Please quote every line of text in the records below character for character, leaving out the pictures.
### DATA TO EXAMINE ###
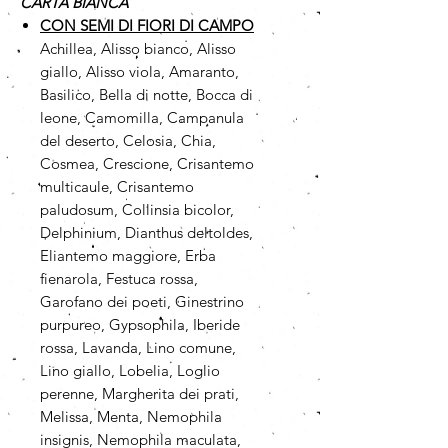
CARTA BIANCA
CON SEMI DI FIORI DI CAMPO
Achillea, Alisso bianco, Alisso
giallo, Alisso viola, Amaranto,
Basilico, Bella di notte, Bocca di
leone, Camomilla, Campanula
del deserto, Celosia, Chia,
Cosmea, Crescione, Crisantemo
multicaule, Crisantemo
paludosum, Collinsia bicolor,
Delphinium, Dianthus deltoldes,
Eliantemo maggiore, Erba
fienarola, Festuca rossa,
Garofano dei poeti, Ginestrino
purpureo, Gypsophila, Iberide
rossa, Lavanda, Lino comune,
Lino giallo, Lobelia, Loglio
perenne, Margherita dei prati,
Melissa, Menta, Nemophila
insignis, Nemophila maculata,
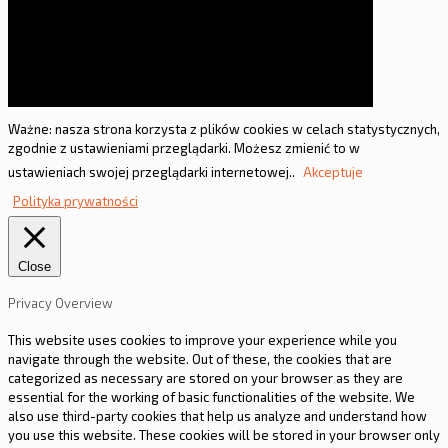
Ważne: nasza strona korzysta z plików cookies w celach statystycznych,
zgodnie z ustawieniami przeglądarki. Możesz zmienić to w
ustawieniach swojej przeglądarki internetowej..
Akceptuje
Polityka prywatności
Close
Privacy Overview
This website uses cookies to improve your experience while you
navigate through the website. Out of these, the cookies that are
categorized as necessary are stored on your browser as they are
essential for the working of basic functionalities of the website. We
also use third-party cookies that help us analyze and understand how
you use this website. These cookies will be stored in your browser only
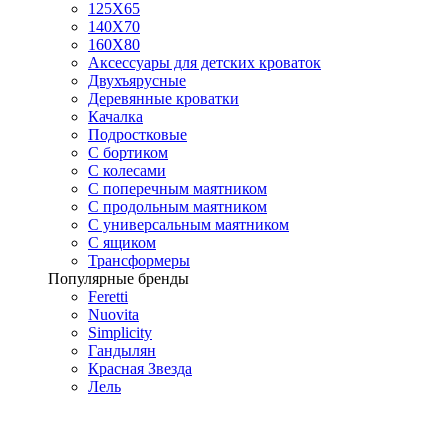
125X65
140Х70
160Х80
Аксессуары для детских кроваток
Двухъярусные
Деревянные кроватки
Качалка
Подростковые
С бортиком
С колесами
С поперечным маятником
С продольным маятником
С универсальным маятником
С ящиком
Трансформеры
Популярные бренды
Feretti
Nuovita
Simplicity
Гандылян
Красная Звезда
Лель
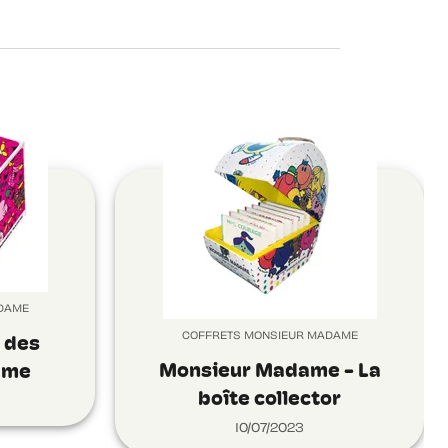
DAME
COFFRETS MONSIEUR MADAME
 des
Monsieur Madame - La
ame
boîte collector
10/07/2023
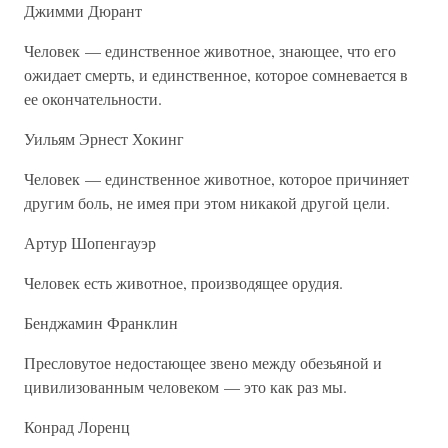
Джимми Дюрант
Человек — единственное животное, знающее, что его
ожидает смерть, и единственное, которое сомневается в
ее окончательности.
Уильям Эрнест Хокинг
Человек — единственное животное, которое причиняет
другим боль, не имея при этом никакой другой цели.
Артур Шопенгауэр
Человек есть животное, производящее орудия.
Бенджамин Франклин
Пресловутое недостающее звено между обезьяной и
цивилизованным человеком — это как раз мы.
Конрад Лоренц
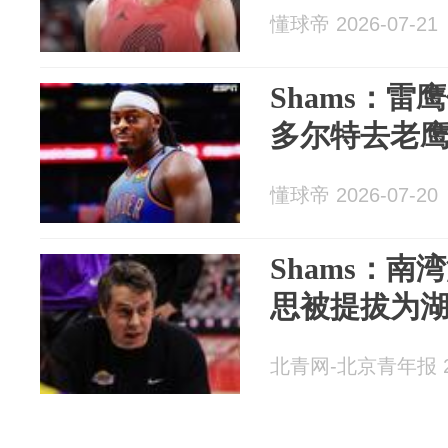
懂球帝 2026-07-21
Shams：
多尔特去老
懂球帝 2026-07-20
Shams：南
思被提拔为
北青网-北京青年报 20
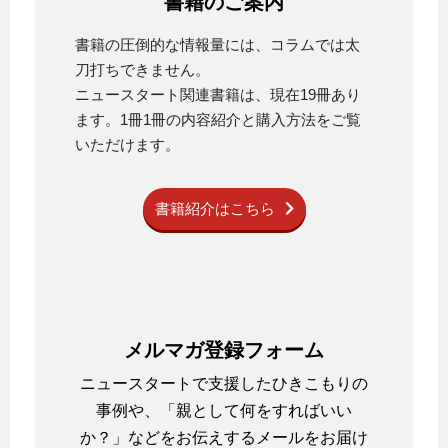
書籍のご案内
書籍の圧倒的な情報量には、コラムでは太
刀打ちできません。
ニュースタート関連書籍は、現在19冊あり
ます。1冊1冊の内容紹介と購入方法をご覧
いただけます。
書籍紹介はこちら
メルマガ登録フォーム
ニュースタートで支援したひきこもりの
事例や、「親として何をすればいい
か？」などをお伝えするメールをお届け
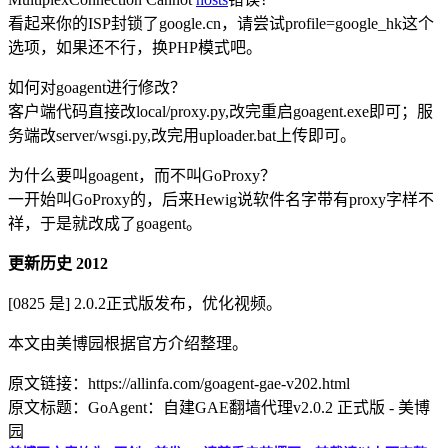
看起来你的ISP封锁了google.cn，请尝试profile=google_hk这个
选项，如果还不行，换PHP模式吧。
如何对goagent进行修改？
客户端代码直接改local/proxy.py,改完重启goagent.exe即可；服
务端改server/wsgi.py,改完用uploader.bat上传即可。
为什么要叫goagent，而不叫GoProxy？
一开始叫GoProxy的，后来Hewig说软件名字带有proxy字样不
祥，于是就改成了goagent。
更新历史 2012
[0825 是] 2.0.2正式版发布，优化视频。
本文由美博园根据官方介绍整理。
原文链接：https://allinfa.com/goagent-gae-v202.html
原文标题：GoAgent：自建GAE翻墙代理v2.0.2 正式版 - 美博
园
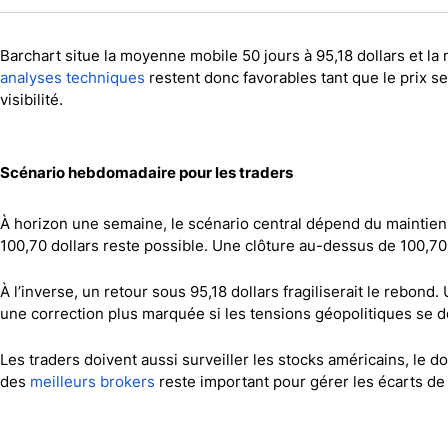
Barchart situe la moyenne mobile 50 jours à 95,18 dollars et l
analyses techniques
restent donc favorables tant que le prix se 
visibilité.
Scénario hebdomadaire pour les traders
À horizon une semaine, le scénario central dépend du maintien a
100,70 dollars reste possible. Une clôture au-dessus de 100,70 d
À l’inverse, un retour sous 95,18 dollars fragiliserait le rebond
une correction plus marquée si les tensions géopolitiques se 
Les traders doivent aussi surveiller les stocks américains, le d
des
meilleurs brokers
reste important pour gérer les écarts de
###
COMPLETED TASK:
CARTA BIANCA
CON SEMI DI FIORI DI CAMPO
Achillea, Alisso bianco, Alisso
giallo, Alisso viola, Amaranto,
Basilico, Bella di notte, Bocca di
leone, Camomilla, Campanula
del deserto, Celosia, Chia,
Cosmea, Crescione, Crisantemo
multicaule, Crisantemo
paludosum, Collinsia bicolor,
Delphinium, Dianthus deltoldes,
Eliantemo maggiore, Erba
fienarola, Festuca rossa,
Garofano dei poeti, Ginestrino
purpureo, Gypsophila, Iberide
rossa, Lavanda, Lino comune,
Lino giallo, Lobelia, Loglio
perenne, Margherita dei prati,
Melissa, Menta, Nemophila
insignis, Nemophila maculata,
Ważne: nasza strona korzysta z plików cookies w celach statystycznych,
zgodnie z ustawieniami przeglądarki. Możesz zmienić to w
ustawieniach swojej przeglądarki internetowej..
Akceptuje
Polityka prywatności
Close
Privacy Overview
This website uses cookies to improve your experience while you
navigate through the website. Out of these, the cookies that are
categorized as necessary are stored on your browser as they are
essential for the working of basic functionalities of the website. We
also use third-party cookies that help us analyze and understand how
you use this website. These cookies will be stored in your browser only
125X65
140Х70
160Х80
Аксессуары для детских кроваток
Двухъярусные
Деревянные кроватки
Качалка
Подростковые
С бортиком
С колесами
С поперечным маятником
С продольным маятником
С универсальным маятником
С ящиком
Трансформеры
Популярные бренды
Feretti
Nuovita
Simplicity
Гандылян
Красная Звезда
Лель
DAME
COFFRETS MONSIEUR MADAME
 des
Monsieur Madame - La
ame
boîte collector
10/07/2023
Джимми Дюрант
Человек — единственное животное, знающее, что его
ожидает смерть, и единственное, которое сомневается в
ее окончательности.
Уильям Эрнест Хокинг
Человек — единственное животное, которое причиняет
другим боль, не имея при этом никакой другой цели.
Артур Шопенгауэр
Человек есть животное, производящее орудия.
Бенджамин Франклин
Пресловутое недостающее звено между обезьяной и
цивилизованным человеком — это как раз мы.
Конрад Лоренц
懂球帝 2026-07-21
Shams：
多尔特去老
懂球帝 2026-07-20
Shams：南
思被提拔为
北青网-北京青年报 20
書籍のご案内
書籍の圧倒的な情報量には、コラムでは太
刀打ちできません。
ニュースタート関連書籍は、現在19冊あり
ます。1冊1冊の内容紹介と購入方法をご覧
いただけます。
書籍紹介はこちら
メルマガ登録フォーム
ニュースタートで支援したひきこもりの
事例や、「親として何をすればいい
か？」などをお伝えするメールをお届け
看起来你的ISP封锁了google.cn，请尝试profile=google_hk这个
选项，如果还不行，换PHP模式吧。
如何对goagent进行修改？
客户端代码直接改local/proxy.py,改完重启goagent.exe即可；服
务端改server/wsgi.py,改完用uploader.bat上传即可。
为什么要叫goagent，而不叫GoProxy？
一开始叫GoProxy的，后来Hewig说软件名字带有proxy字样不
祥，于是就改成了goagent。
更新历史 2012
[0825 是] 2.0.2正式版发布，优化视频。
本文由美博园根据官方介绍整理。
原文链接：https://allinfa.com/goagent-gae-v202.html
原文标题：GoAgent：自建GAE翻墙代理v2.0.2 正式版 - 美博
园
Barchart situe la moyenne mobile 50 jours à 95,18 dollars et l
analyses techniques
restent donc favorables tant que le prix se 
visibilité.
Scénario hebdomadaire pour les traders
À horizon une semaine, le scénario central dépend du maintien a
100,70 dollars reste possible. Une clôture au-dessus de 100,70 d
À l’inverse, un retour sous 95,18 dollars fragiliserait le rebond
une correction plus marquée si les tensions géopolitiques se 
Les traders doivent aussi surveiller les stocks américains, le d
des
meilleurs brokers
reste important pour gérer les écarts de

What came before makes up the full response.